The Salamis Naval Base — Nafstathmos in Greek — is the headquarters of the Hellenic Navy and one of the reasons the island carries its particular dual identity: ancient monument and active military installation. The base occupies a significant portion of the northeastern coast, and parts of the island remain restricted. The ferry connection to Perama is so frequent and so short that Salamis functions almost as a suburb of Athens — the crossing from Paloukia takes minutes. Yet the island has resisted full domestication. The heavy industry on the Attica shore opposite, pollution from port activity, and the patchwork development of the junta years in the 1960s and 70s have left scars, particularly on the eastern coast. What the island keeps is harder to erase: the strait between Salamis and Attica is still the same strait where the Persian fleet broke apart in 480 BC, and on a clear day, standing at the water's edge, the scale of what happened here is easy to feel.
There is no grand monument to the Battle of Salamis on the island itself — the Athenians built their victory temple on the Acropolis, not here.

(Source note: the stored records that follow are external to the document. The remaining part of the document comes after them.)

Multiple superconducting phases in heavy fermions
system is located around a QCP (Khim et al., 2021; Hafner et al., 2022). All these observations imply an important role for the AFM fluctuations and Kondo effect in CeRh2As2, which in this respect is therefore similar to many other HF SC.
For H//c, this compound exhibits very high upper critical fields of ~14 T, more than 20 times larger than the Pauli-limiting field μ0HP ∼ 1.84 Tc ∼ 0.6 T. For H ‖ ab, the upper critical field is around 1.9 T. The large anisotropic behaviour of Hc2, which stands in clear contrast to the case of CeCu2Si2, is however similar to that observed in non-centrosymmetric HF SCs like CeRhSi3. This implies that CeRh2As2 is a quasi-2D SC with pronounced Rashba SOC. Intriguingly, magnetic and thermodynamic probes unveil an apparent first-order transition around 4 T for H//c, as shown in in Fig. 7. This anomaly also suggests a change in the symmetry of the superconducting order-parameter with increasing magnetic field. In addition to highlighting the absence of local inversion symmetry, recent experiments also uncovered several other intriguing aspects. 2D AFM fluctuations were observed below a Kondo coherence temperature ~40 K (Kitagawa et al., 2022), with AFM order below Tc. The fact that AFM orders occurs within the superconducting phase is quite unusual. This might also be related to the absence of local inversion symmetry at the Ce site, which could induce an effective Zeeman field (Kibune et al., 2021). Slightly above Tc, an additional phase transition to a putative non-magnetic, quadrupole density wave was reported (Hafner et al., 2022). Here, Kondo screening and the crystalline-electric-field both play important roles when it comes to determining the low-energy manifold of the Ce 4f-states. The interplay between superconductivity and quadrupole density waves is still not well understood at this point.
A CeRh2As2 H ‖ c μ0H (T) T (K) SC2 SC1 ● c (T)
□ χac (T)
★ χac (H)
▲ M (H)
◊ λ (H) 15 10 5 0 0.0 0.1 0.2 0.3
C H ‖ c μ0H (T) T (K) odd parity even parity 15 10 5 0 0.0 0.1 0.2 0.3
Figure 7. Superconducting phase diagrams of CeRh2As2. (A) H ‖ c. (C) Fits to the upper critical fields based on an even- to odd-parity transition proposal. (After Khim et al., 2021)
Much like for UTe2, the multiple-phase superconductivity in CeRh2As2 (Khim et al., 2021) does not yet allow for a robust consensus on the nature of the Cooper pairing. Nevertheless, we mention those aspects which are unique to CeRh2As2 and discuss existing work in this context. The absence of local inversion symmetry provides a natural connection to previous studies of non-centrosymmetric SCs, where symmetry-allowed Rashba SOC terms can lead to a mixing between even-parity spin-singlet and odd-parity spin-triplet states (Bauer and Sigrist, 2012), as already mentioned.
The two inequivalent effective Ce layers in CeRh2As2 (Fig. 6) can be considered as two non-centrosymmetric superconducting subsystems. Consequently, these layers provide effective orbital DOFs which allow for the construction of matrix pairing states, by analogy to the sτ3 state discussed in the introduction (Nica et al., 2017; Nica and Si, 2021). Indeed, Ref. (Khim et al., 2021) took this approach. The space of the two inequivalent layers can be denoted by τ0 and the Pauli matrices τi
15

What Salamis has instead is presence: the water, the hills of Attica visible across the narrow strait, the sense of a place that has been inhabited continuously since before recorded Greek history. Visitors come by short ferry from Perama or Piraeus, walk the harbour at Paloukia, eat at tavernas in the town of Salamina, and sometimes climb toward Mavrovouni for the view over the gulf. The island is close enough to Athens to feel familiar, far enough to feel apart. For a place that helped decide the fate of Western civilisation on one September morning in 480 BC, it wears its significance lightly — and is perhaps more honest for it.
Salamis Island lies at approximately 37.94°N, 23.49°E, roughly 16 km west of central Athens. From the air at 5,000–8,000 ft, the crescent shape of the island is clearly visible, with the Strait of Salamis — the site of the 480 BC naval battle — separating it from the Attic mainland to the east. The Salamis Naval Base occupies the northeastern shore; the port of Paloukia is the main ferry terminal. Nearest major airport: LGAV (Athens International Airport, Eleftherios Venizelos), approximately 25 km east-northeast. The Saronic Gulf stretches south; Piraeus and its massive port complex are visible to the east.